List each line of the records that contains the word "True". Case matters.

§ **Entries shown**
───

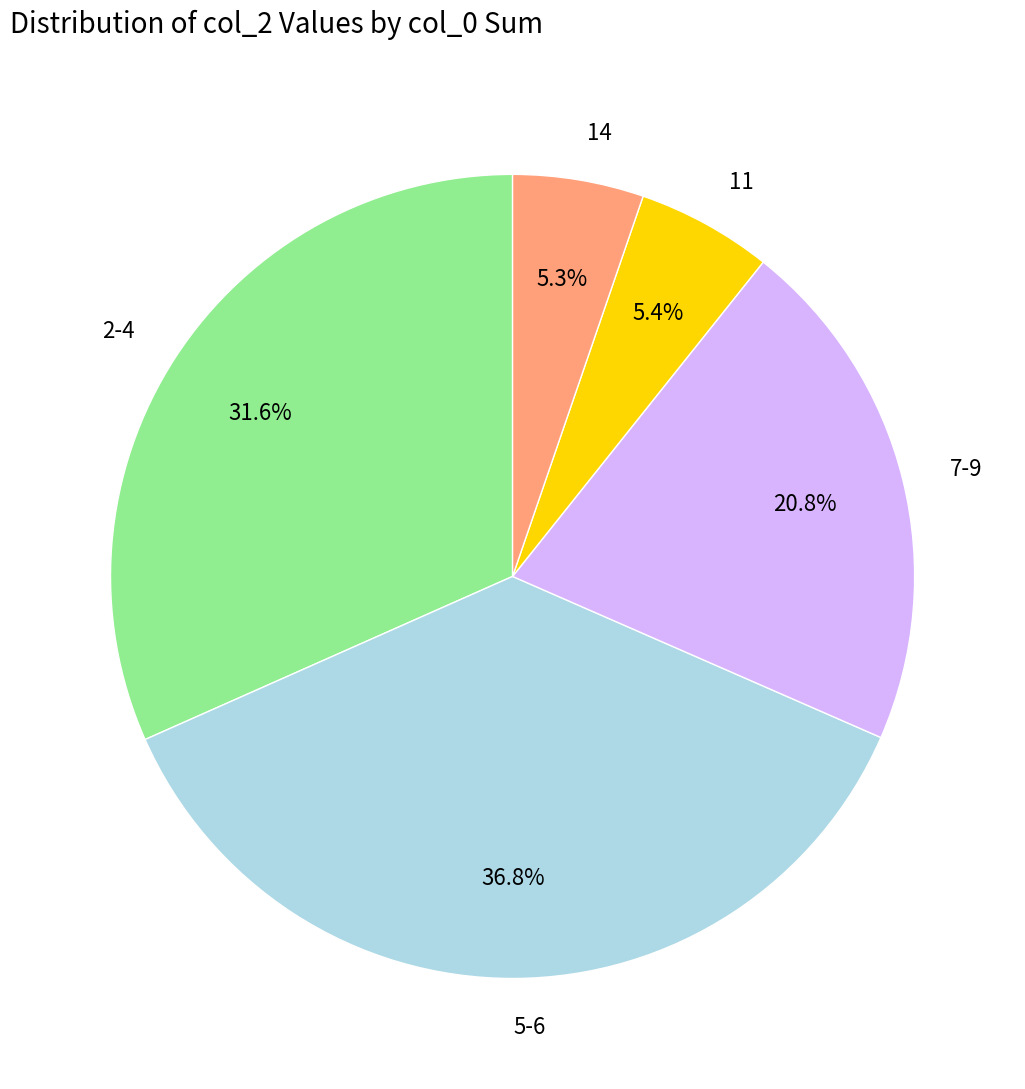

Which slice is the largest?

5-6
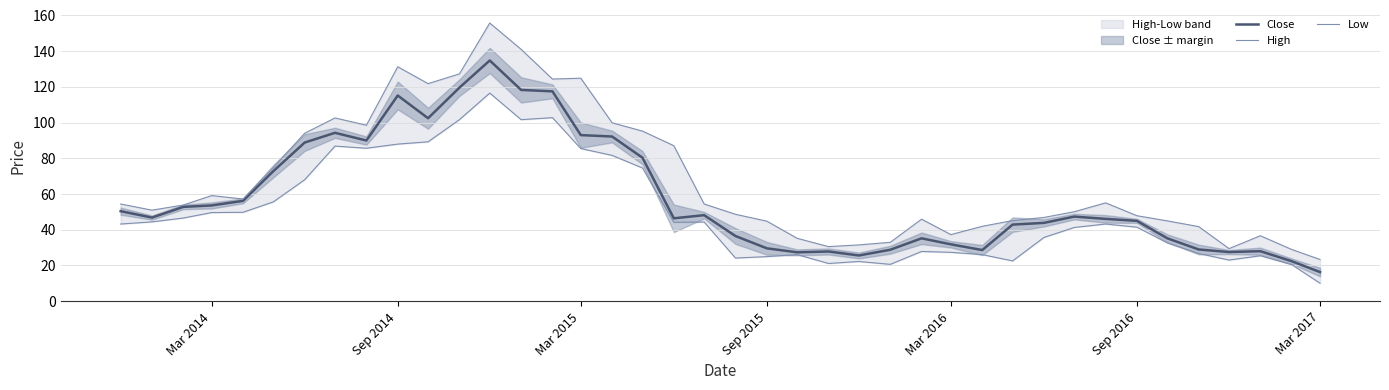

True or false: Close has a value of 31.8 at Mar 2016.

True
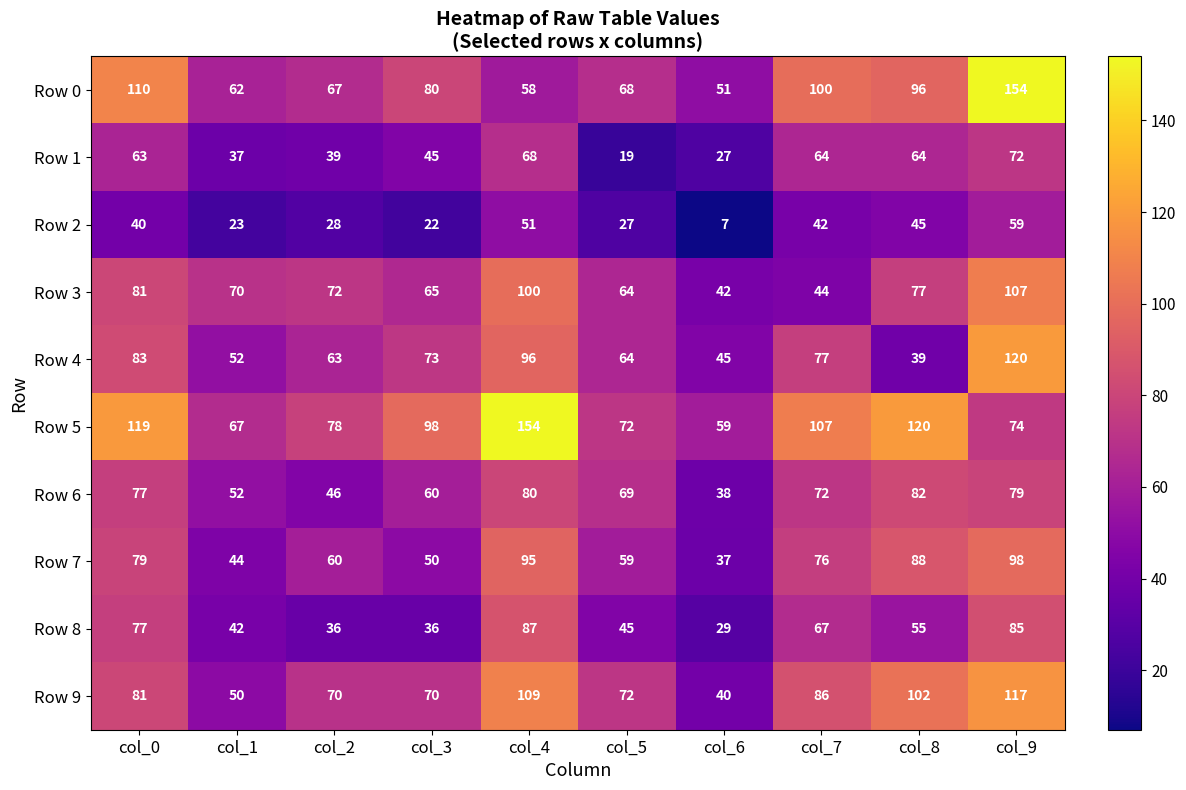

What is the spread (max minus min) of values at col_0?

79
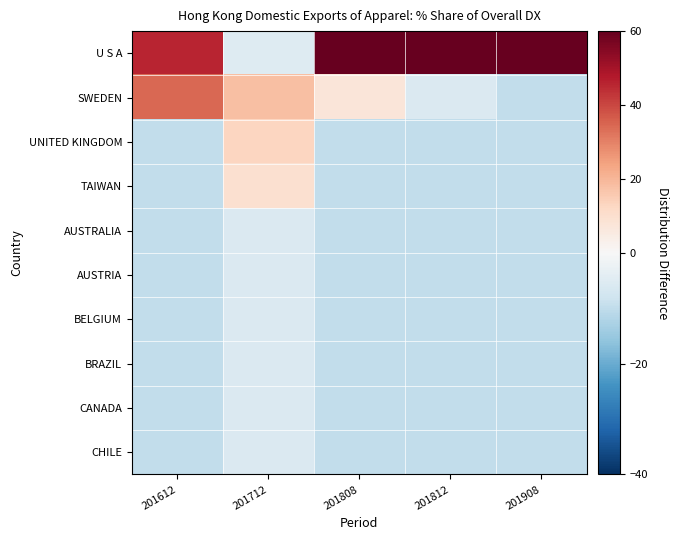

At which category is the sum across all series the highest?

201712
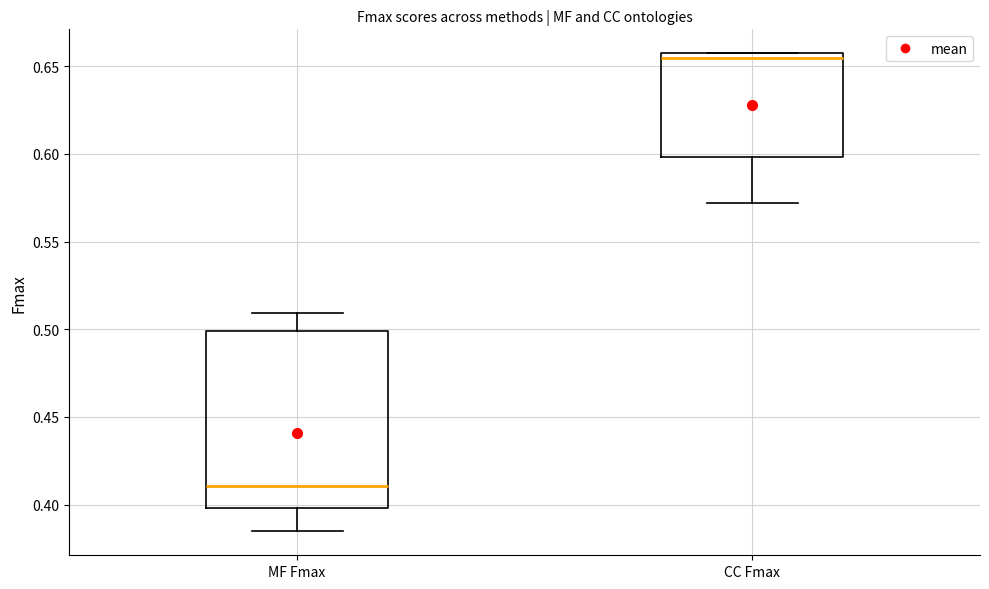

Where does the median line of the box for MF Fmax sit on the y-axis? The values are not printed on the chart, so give them approximately, as read against the axis.

0.410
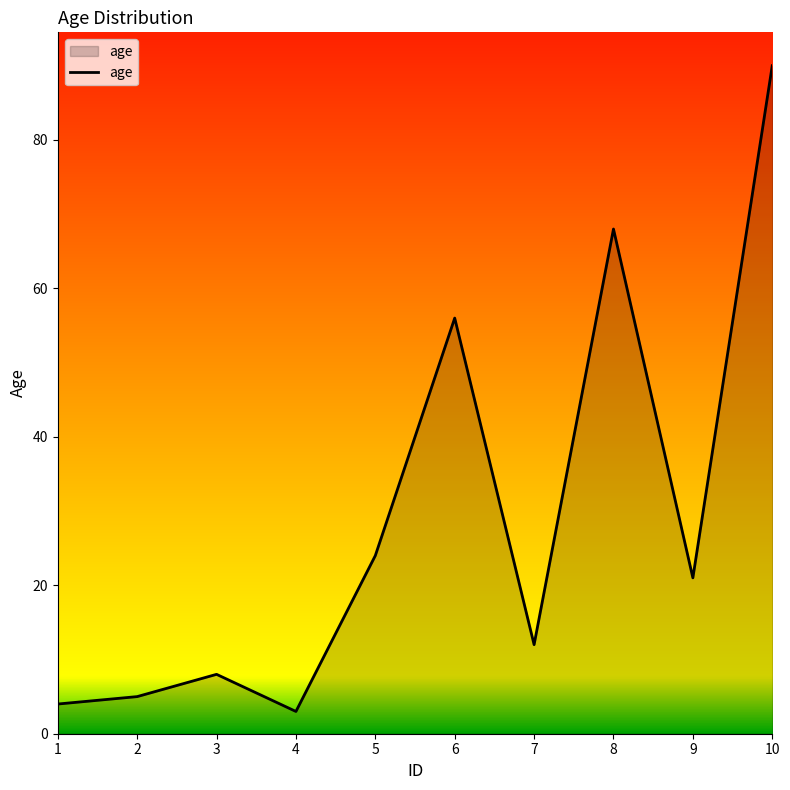

Rank the categories by value from lowest to highest.

4, 1, 2, 3, 7, 9, 5, 6, 8, 10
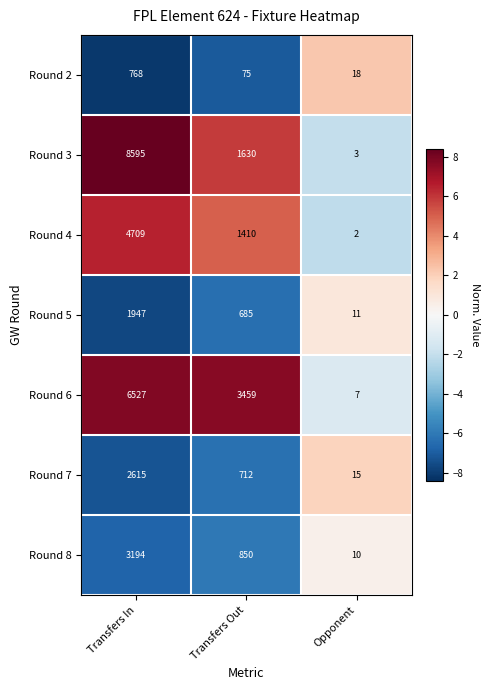

The Round 6 series shows 5642 at Transfers Out. True or false?

False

───

§ **Task solution**
True or false: Close has a value of 31.8 at Mar 2016.
True
The Round 6 series shows 5642 at Transfers Out. True or false?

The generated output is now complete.